— EXTRACTED ENTRIES —
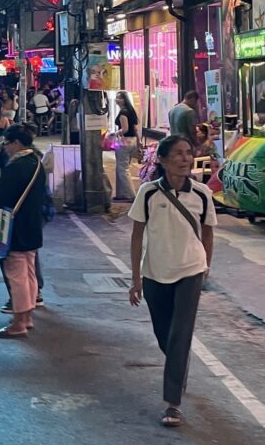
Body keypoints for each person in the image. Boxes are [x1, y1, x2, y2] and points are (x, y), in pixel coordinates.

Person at [129, 135, 216, 428]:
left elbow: (208, 233)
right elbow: (137, 235)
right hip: (155, 272)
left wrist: (205, 267)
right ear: (163, 160)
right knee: (164, 334)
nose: (185, 159)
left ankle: (172, 403)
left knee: (180, 335)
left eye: (188, 153)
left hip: (190, 270)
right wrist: (135, 278)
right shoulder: (148, 193)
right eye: (177, 154)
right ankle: (178, 367)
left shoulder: (202, 194)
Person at [0, 125, 46, 338]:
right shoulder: (36, 162)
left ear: (16, 143)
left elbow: (1, 199)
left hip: (16, 228)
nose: (5, 148)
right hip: (33, 225)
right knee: (29, 273)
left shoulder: (16, 166)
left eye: (7, 143)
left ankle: (18, 323)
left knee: (16, 276)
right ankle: (27, 317)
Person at [114, 91, 140, 201]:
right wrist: (138, 143)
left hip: (124, 142)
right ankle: (121, 194)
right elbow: (135, 129)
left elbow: (125, 129)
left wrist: (114, 133)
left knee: (122, 169)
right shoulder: (131, 111)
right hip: (132, 140)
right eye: (117, 97)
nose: (117, 100)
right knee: (122, 167)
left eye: (119, 98)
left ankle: (131, 194)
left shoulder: (123, 113)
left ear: (124, 100)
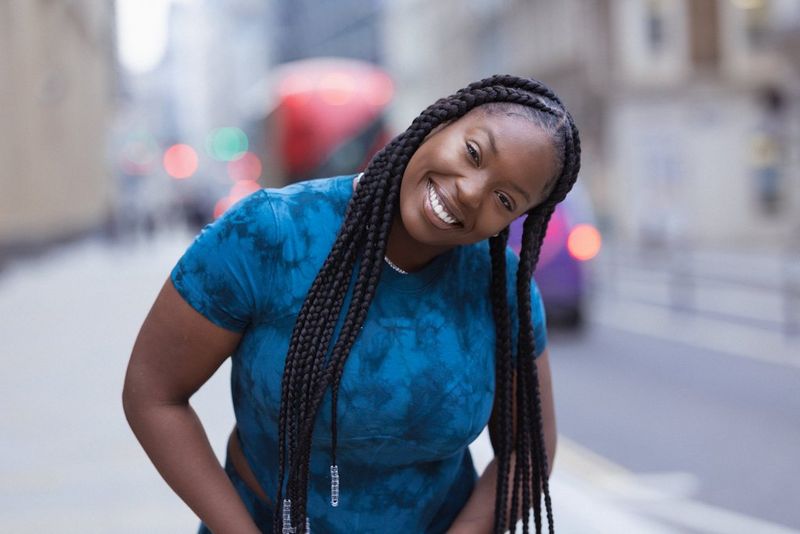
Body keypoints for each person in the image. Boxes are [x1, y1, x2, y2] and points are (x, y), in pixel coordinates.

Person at [123, 74, 580, 534]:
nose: (470, 191)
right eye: (474, 153)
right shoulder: (269, 234)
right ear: (442, 120)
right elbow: (154, 395)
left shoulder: (499, 287)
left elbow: (528, 448)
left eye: (504, 198)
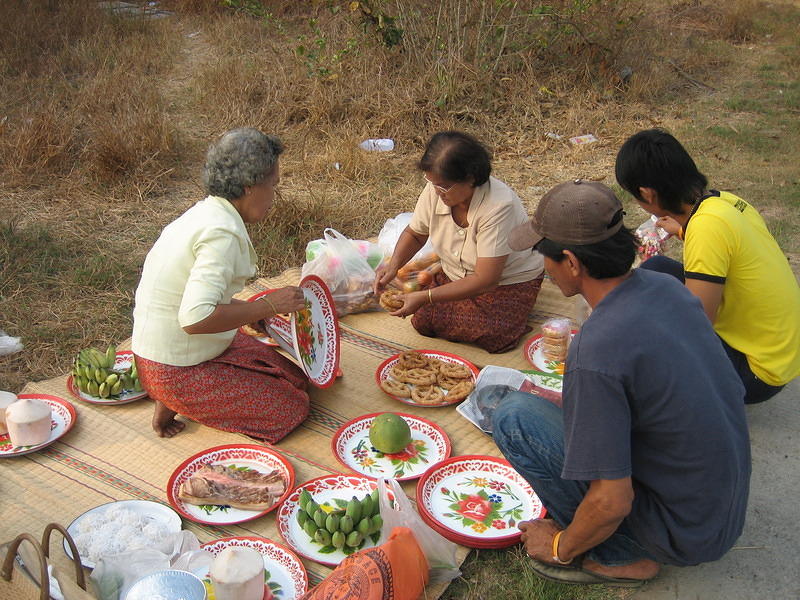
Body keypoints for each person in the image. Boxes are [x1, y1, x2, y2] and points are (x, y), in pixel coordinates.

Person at [492, 180, 750, 587]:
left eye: (545, 256)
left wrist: (558, 545)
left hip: (680, 534)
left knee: (514, 416)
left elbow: (612, 500)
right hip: (719, 511)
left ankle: (621, 555)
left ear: (572, 263)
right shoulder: (665, 285)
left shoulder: (597, 352)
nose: (545, 267)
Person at [132, 128, 310, 441]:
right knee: (291, 408)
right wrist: (268, 305)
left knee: (295, 378)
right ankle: (172, 397)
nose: (274, 196)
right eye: (272, 186)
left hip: (162, 353)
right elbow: (196, 318)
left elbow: (183, 302)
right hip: (172, 367)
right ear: (249, 187)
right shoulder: (222, 234)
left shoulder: (207, 214)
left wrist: (251, 312)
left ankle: (170, 398)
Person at [615, 128, 800, 403]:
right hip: (780, 354)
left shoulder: (706, 229)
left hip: (756, 374)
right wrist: (681, 231)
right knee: (657, 270)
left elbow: (696, 326)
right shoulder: (724, 201)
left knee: (650, 322)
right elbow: (725, 247)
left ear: (647, 194)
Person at [373, 131, 545, 353]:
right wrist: (393, 266)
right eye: (431, 182)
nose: (436, 191)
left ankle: (515, 318)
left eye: (443, 186)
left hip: (504, 282)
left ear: (471, 178)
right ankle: (457, 303)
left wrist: (426, 296)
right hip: (458, 273)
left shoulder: (499, 206)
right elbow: (416, 233)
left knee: (494, 335)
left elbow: (486, 279)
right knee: (423, 321)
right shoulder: (436, 188)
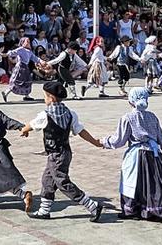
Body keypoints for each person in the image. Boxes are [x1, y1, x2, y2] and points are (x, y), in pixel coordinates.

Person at [100, 87, 162, 222]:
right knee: (160, 181)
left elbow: (119, 140)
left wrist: (103, 142)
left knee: (132, 181)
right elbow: (161, 139)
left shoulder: (128, 118)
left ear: (130, 101)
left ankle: (131, 209)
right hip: (154, 154)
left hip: (137, 154)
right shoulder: (152, 116)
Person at [21, 81, 104, 221]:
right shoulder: (70, 113)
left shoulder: (45, 114)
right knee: (47, 179)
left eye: (45, 97)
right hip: (65, 152)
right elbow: (80, 131)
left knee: (62, 181)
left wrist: (24, 130)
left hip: (56, 155)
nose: (44, 99)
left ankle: (92, 205)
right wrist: (94, 142)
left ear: (51, 98)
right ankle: (44, 210)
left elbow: (32, 124)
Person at [2, 38, 36, 102]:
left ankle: (26, 95)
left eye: (29, 42)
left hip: (26, 68)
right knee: (17, 81)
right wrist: (8, 53)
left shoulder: (29, 51)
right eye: (27, 42)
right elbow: (12, 53)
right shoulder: (21, 49)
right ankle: (6, 92)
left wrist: (41, 61)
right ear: (22, 43)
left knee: (27, 81)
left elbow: (34, 58)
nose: (28, 43)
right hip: (20, 68)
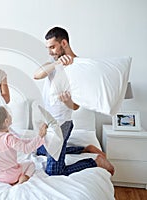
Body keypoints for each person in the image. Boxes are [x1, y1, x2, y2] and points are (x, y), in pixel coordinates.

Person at [34, 27, 114, 176]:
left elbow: (75, 106)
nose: (50, 52)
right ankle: (84, 148)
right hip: (49, 122)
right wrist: (57, 64)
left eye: (52, 47)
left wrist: (68, 101)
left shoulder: (79, 69)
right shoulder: (53, 63)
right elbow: (37, 75)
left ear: (63, 43)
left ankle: (95, 161)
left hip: (61, 124)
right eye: (48, 48)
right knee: (39, 150)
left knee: (53, 172)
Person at [0, 106, 47, 185]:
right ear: (6, 121)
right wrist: (40, 136)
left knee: (4, 165)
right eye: (8, 114)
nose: (10, 115)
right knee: (31, 164)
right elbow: (26, 149)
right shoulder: (8, 138)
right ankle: (24, 178)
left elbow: (22, 142)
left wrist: (39, 139)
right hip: (10, 177)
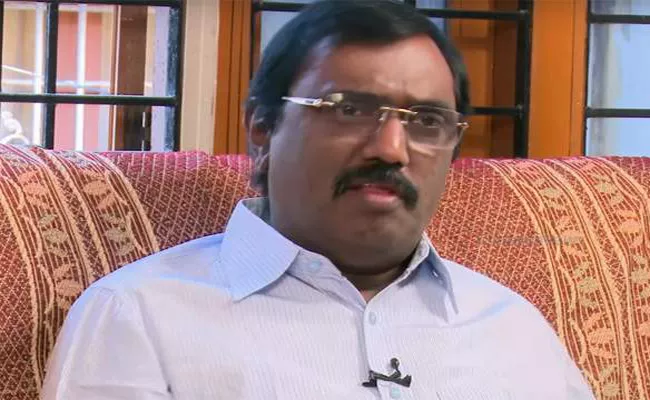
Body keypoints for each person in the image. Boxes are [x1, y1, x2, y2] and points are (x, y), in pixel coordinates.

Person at [41, 1, 595, 399]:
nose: (391, 148)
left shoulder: (513, 328)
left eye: (427, 121)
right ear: (262, 130)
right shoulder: (138, 317)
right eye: (349, 110)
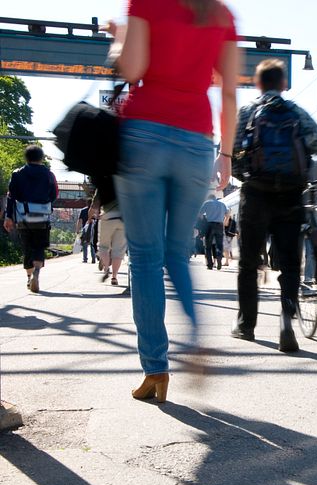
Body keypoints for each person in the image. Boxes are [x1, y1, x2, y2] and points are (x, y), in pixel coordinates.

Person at [106, 0, 238, 404]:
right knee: (177, 254)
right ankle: (196, 337)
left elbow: (131, 69)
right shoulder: (220, 14)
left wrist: (119, 38)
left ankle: (156, 368)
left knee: (146, 256)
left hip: (144, 131)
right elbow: (230, 93)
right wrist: (226, 155)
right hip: (196, 139)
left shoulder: (146, 1)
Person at [231, 59, 317, 352]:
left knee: (247, 264)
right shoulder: (297, 113)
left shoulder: (247, 111)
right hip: (291, 196)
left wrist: (244, 175)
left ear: (257, 84)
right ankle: (286, 326)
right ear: (283, 84)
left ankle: (246, 325)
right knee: (291, 265)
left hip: (254, 195)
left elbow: (233, 155)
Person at [3, 145, 58, 293]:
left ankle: (28, 278)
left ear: (26, 157)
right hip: (42, 217)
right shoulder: (49, 174)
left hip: (23, 217)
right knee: (39, 246)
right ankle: (37, 272)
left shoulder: (17, 174)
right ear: (41, 158)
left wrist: (8, 217)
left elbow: (10, 197)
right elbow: (54, 195)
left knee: (27, 247)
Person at [90, 176, 126, 286]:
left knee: (103, 246)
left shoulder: (104, 184)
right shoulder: (126, 182)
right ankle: (114, 277)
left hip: (107, 216)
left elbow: (95, 205)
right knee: (118, 251)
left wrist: (90, 217)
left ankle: (106, 269)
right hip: (123, 219)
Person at [199, 194, 228, 270]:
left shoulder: (207, 203)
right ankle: (219, 259)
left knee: (208, 246)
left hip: (209, 225)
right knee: (219, 245)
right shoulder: (222, 204)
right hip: (220, 226)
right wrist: (224, 221)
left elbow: (200, 214)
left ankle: (210, 265)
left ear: (209, 198)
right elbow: (227, 214)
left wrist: (203, 221)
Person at [77, 199, 96, 264]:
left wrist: (77, 230)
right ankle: (93, 259)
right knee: (92, 244)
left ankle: (85, 259)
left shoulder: (83, 210)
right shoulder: (95, 211)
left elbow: (79, 221)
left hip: (85, 229)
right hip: (93, 229)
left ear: (87, 203)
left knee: (85, 244)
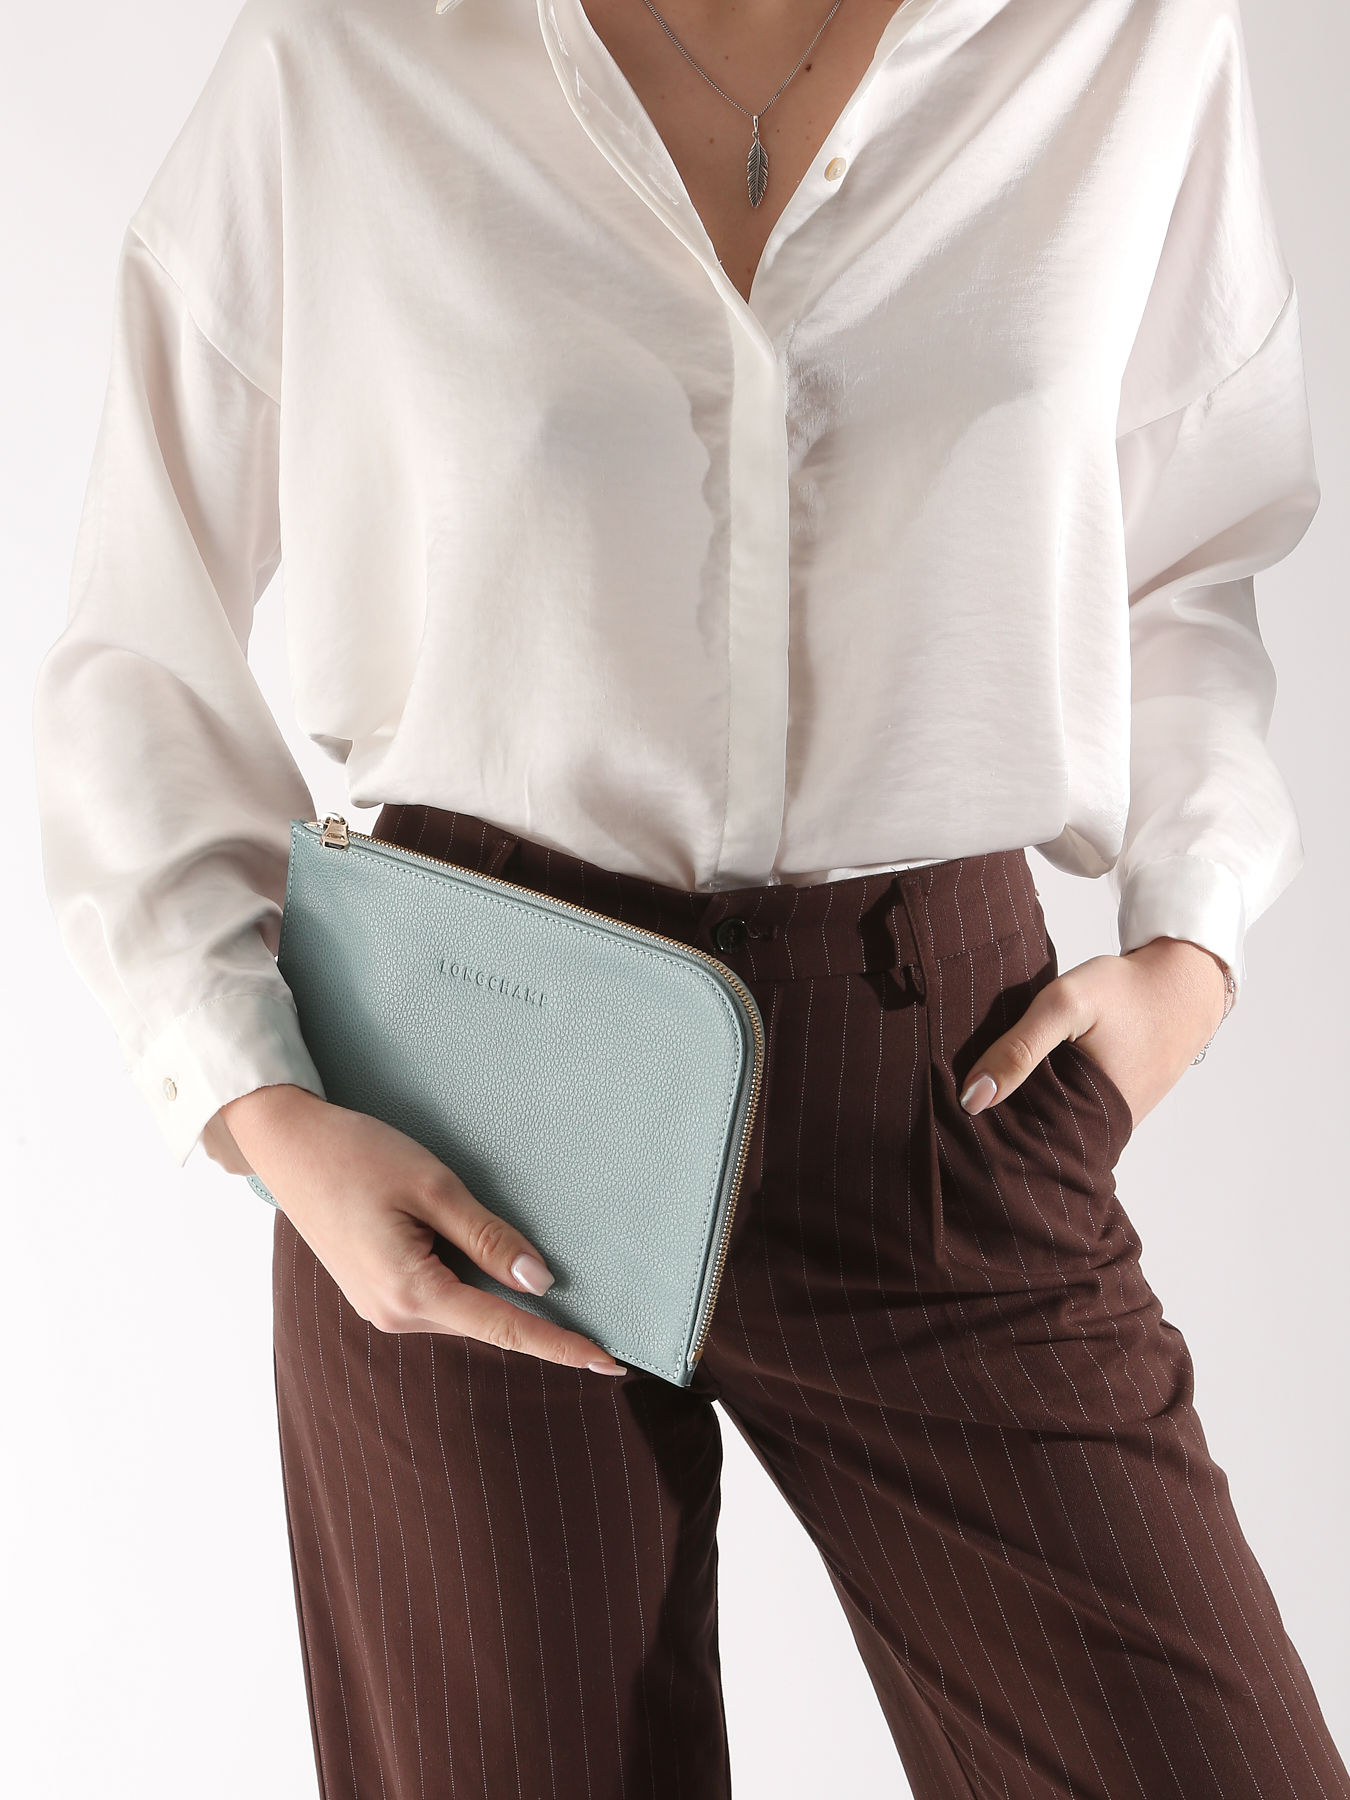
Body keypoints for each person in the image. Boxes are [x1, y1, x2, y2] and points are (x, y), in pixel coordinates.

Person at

— WORK ORDER —
I'd like the lines above repeated exactly, from the one that contains "left knee: (4, 165)" through the one that contains "left elbow: (233, 155)", with no pictures.

— PROBLEM SOLUTION —
left knee: (4, 165)
right eye: (8, 114)
nose: (10, 115)
right knee: (31, 164)
right elbow: (26, 149)
right shoulder: (8, 138)
right ankle: (24, 178)
left elbow: (22, 142)
left wrist: (39, 139)
right hip: (10, 177)
Body keypoints for each person in the image. Boxes are [x1, y1, x2, y2] and points are (x, y), in pixel coordinates.

Person at [41, 1, 595, 399]:
nose: (391, 148)
left shoulder: (513, 328)
left eye: (427, 121)
right ear: (262, 130)
right shoulder: (138, 317)
right eye: (349, 110)
Body keypoints for each person in the image. Boxes are [x1, y1, x2, y2] and points are (x, y), in pixel coordinates.

Person at [106, 0, 238, 404]:
right knee: (177, 254)
right ankle: (196, 337)
left elbow: (131, 69)
right shoulder: (220, 14)
left wrist: (119, 38)
left ankle: (156, 368)
left knee: (146, 256)
left hip: (144, 131)
right elbow: (230, 93)
right wrist: (226, 155)
right hip: (196, 139)
left shoulder: (146, 1)
Person at [231, 59, 317, 352]:
left knee: (247, 264)
right shoulder: (297, 113)
left shoulder: (247, 111)
right hip: (291, 196)
left wrist: (244, 175)
left ear: (257, 84)
right ankle: (286, 326)
right ear: (283, 84)
left ankle: (246, 325)
right knee: (291, 265)
left hip: (254, 195)
left elbow: (233, 155)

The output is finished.